Lipitor has been the best selling drug in the world, producing revenue up to $ 12.7 billion USD for Pfizer annually.  The patent has expired, however, and yesterday my pharmacist informed me that the generic equivalent is available. The cost was reduced from $ 215.33 CAD to $ 91.29 CAD.

A curious thing is that the generic form of Lipitor will not be available in the United States for another year (November 2011).  Pfizer is concerned about losing revenue from its top money-maker and has been able to negotiate with the generic manufacturer to delay its introduction there.
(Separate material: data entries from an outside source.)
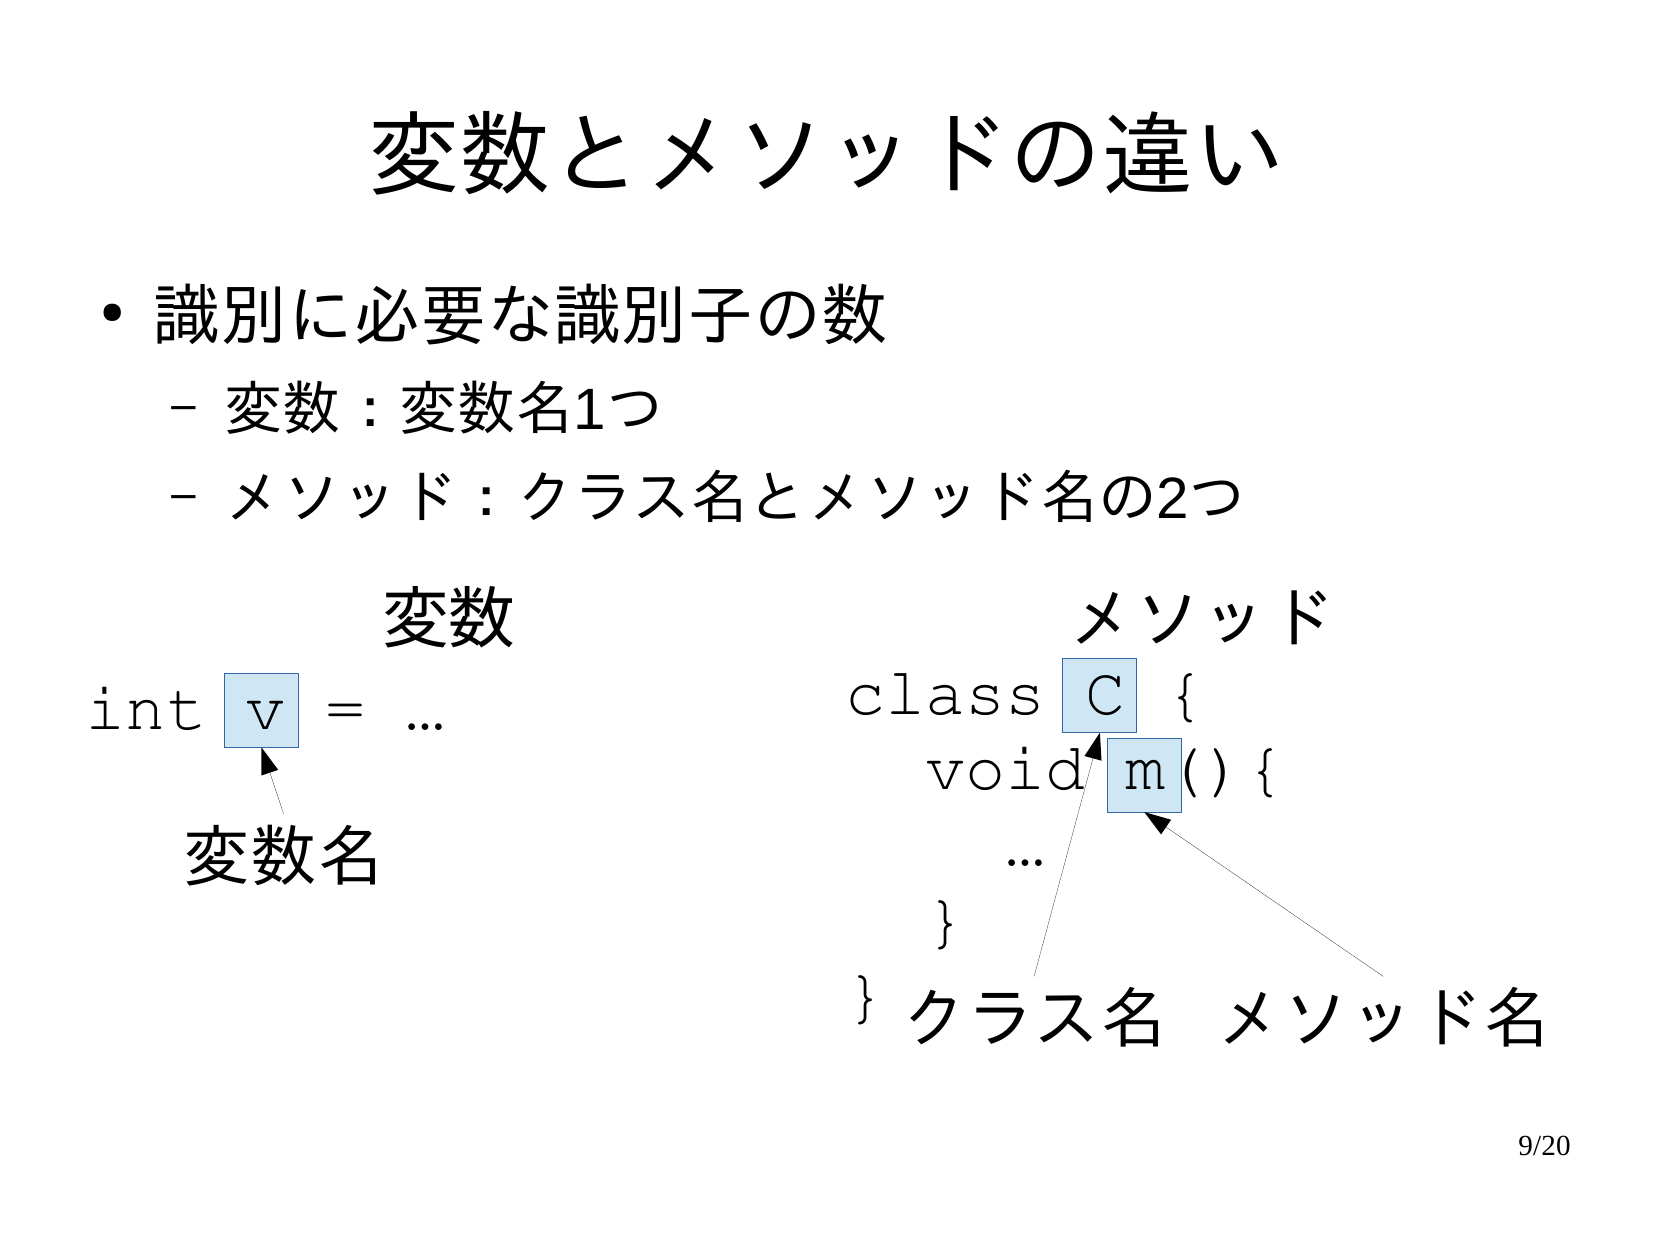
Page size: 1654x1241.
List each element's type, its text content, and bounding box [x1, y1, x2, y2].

list int v = … [85, 674, 813, 753]
list 変数 [85, 575, 813, 674]
list class C { void m(){ … } } [845, 658, 1572, 1034]
text_box メソッド名 [1201, 1034, 1565, 1063]
text_box クラス名 [885, 1034, 1183, 1063]
list メソッド [838, 575, 1565, 659]
text_box 変数名 [168, 814, 399, 901]
list 識別に必要な識別子の数 変数：変数名1つ メソッド：クラス名とメソッド名の2つ [82, 280, 1571, 532]
title 変数とメソッドの違い [82, 49, 1571, 257]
Canada and most western countries have some type of government price control for drugs.  In Canada, the Patented Medicine Prices Review Board limits the prices that drug manufacturers may charge.  New patented drugs may not be priced above another drug providing similar therapy; or, if a new therapy, above the average of other countries.  The result is that Canadian patented drug prices are less than the international average and sometimes much less than in the U. S.    
 
New provincial regulations across Canada are also restricting the cost of generic drugs.  Ontario has announced that generic drugs may not cost more than 25% of the patented form.  BC is introducing a plan to limit the cost to 35%, down from 65%.

I sometimes see demonstrators in the U. S. with signs objecting to Canadian-styled "socialized medicine".  Of course, the Canadian system is not "socialized".  It is essentially a system of private practices, with a single payer and some government regulation. The Canadian health delivery system is not perfect, and is faced with rising costs, as are health systems in other countries.  In the area of keeping drug costs reasonable, however, it seems to be doing a better job than others.